Qué torpes somos cuando a Dios le pedimos intervenciones que nos apañen la vida. Somos muy de rogarle que nos haga el milagro que necesitamos. No sé, puede que tengamos una definición estrecha de Dios cuando sólo nos servimos de su servicio sobrenatural y no disfrutamos de su compañía. El otro día una señora, que tiene la habilidad de agobiarse con facilidad por menudencias, me dijo que había descubierto por fin la clave de la serenidad, y que así se lo recomienda a todo el mundo, “tú pídele al Señor llegar a todas las cosas que te has propuesto, ya verás cómo las alcanzas todas”. Me dio inmediatamente un respingo, porque me sonó a “pídele al Señor que no mueva un ápice tu vida y que te ayude a conseguir todo lo que quieras”. A mí me da la impresión de que Dios quiere lo contrario, que hagamos menos cosas, que suprimamos lo superfluo para que nos demos cuenta de los milagros habituales que nos concede, porque con tanto horario apretado los “milagros menudos” pasan inadvertidos.

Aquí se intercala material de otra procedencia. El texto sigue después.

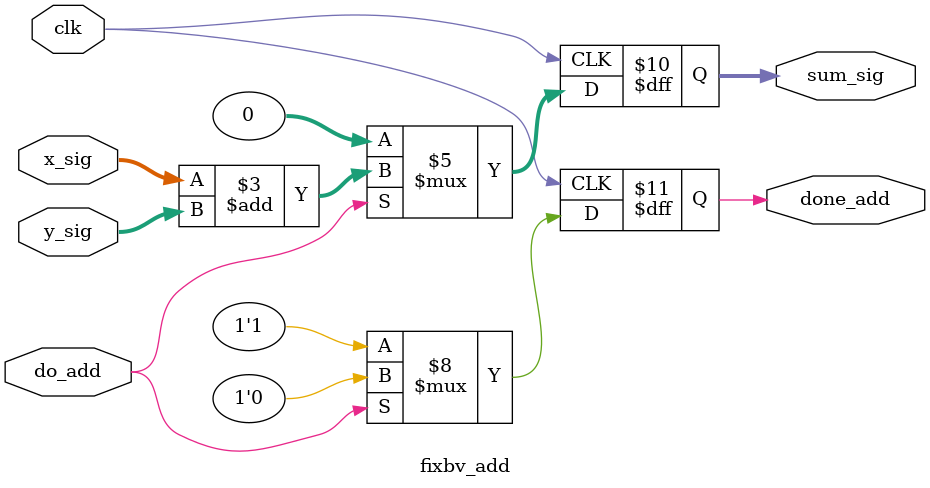
<source format=v>


`timescale 1ns/10ps

module fixbv_add (
    clk,
    do_add,
    x_sig,
    y_sig,
    sum_sig,
    done_add
);


input clk;
input do_add;
input signed [30:0] x_sig;
input signed [30:0] y_sig;
output [31:0] sum_sig;
reg [31:0] sum_sig;
output done_add;
reg done_add;






always @(posedge clk) begin: FIXBV_ADD_ADD_RTL
    if ((do_add == 1)) begin
        done_add <= 0;
        sum_sig <= (x_sig + y_sig);
    end
    else begin
        done_add <= 1;
        sum_sig <= 0;
    end
end

endmodule

</source>
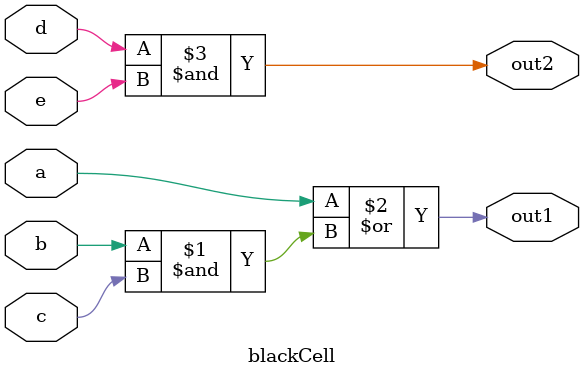
<source format=v>
`timescale 1ns / 1ps

module blackCell(output out1,
                 output out2,
                 input a,
                 input b,
                 input c,
                 input d,
                 input e);
                 
assign out1 = a | b & c;
assign out2 = d & e;
endmodule

</source>
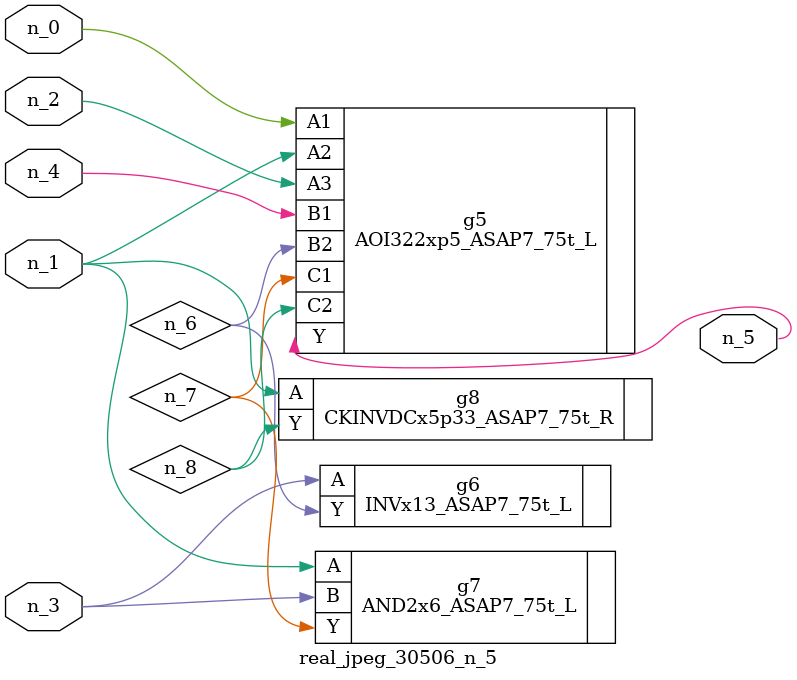
<source format=v>
module real_jpeg_30506_n_5 (n_4, n_0, n_1, n_2, n_3, n_5);

input n_4;
input n_0;
input n_1;
input n_2;
input n_3;

output n_5;

wire n_8;
wire n_6;
wire n_7;

AOI322xp5_ASAP7_75t_L g5 ( 
.A1(n_0),
.A2(n_1),
.A3(n_2),
.B1(n_4),
.B2(n_6),
.C1(n_7),
.C2(n_8),
.Y(n_5)
);

AND2x6_ASAP7_75t_L g7 ( 
.A(n_1),
.B(n_3),
.Y(n_7)
);

CKINVDCx5p33_ASAP7_75t_R g8 ( 
.A(n_1),
.Y(n_8)
);

INVx13_ASAP7_75t_L g6 ( 
.A(n_3),
.Y(n_6)
);


endmodule
</source>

Hoy en el Evangelio le piden al Señor que haga un gran signo para demostrar que es el Mesías y así ponerse a adorarlo. Y el Señor responde con una frase que los judíos debieron entender a medias, “así como Jonás estuvo tres días y tres noches en el vientre del pez, así estará el Hijo del hombre en el seno de la tierra tres días y tres noches”. El milagro de Dios será el momento en el que su divinidad pasará más inadvertida, los azotes, la cruz, la muerte. Ese es el gran milagro, Dios triturado en el dolor, cargando con el sufrimiento ajeno, enamorado del hombre hasta parecerse a él en sus extremos de incomprensible violencia.

Cuánto milagro por descubrir aún. Que Jesús se pusiera a lavar los pies de Pedro, el apóstol dispuesto a todo menos a dejarse moldear por su Maestro, es la prueba de que nuestro Dios tiene una naturaleza diferente a la que sospechamos. Le gustan los milagros de cerca, los que sólo nota la persona que le busca. Los milagros públicos le costaban mucho al Señor, tan deseoso de buscar el corazón del hombre y no de exposiciones públicas de poderío. El Señor quiere que reproduzcamos el milagro del abajamiento divino, ese es el milagro del hombre, la humildad ante los demás.

Qué bien lo dice el Papa en un fragmento de su Gaudete et Exultate, “también es nocivo e ideológico el error de quienes viven sospechando del compromiso social de los demás, considerándolo algo superficial, mundano, secularista, inmanentista, comunista, populista. La defensa del inocente que no ha nacido, por ejemplo, debe ser clara, firme y apasionada. Pero igualmente sagrada es la vida de los pobres que ya han nacido, que se debaten en la miseria”.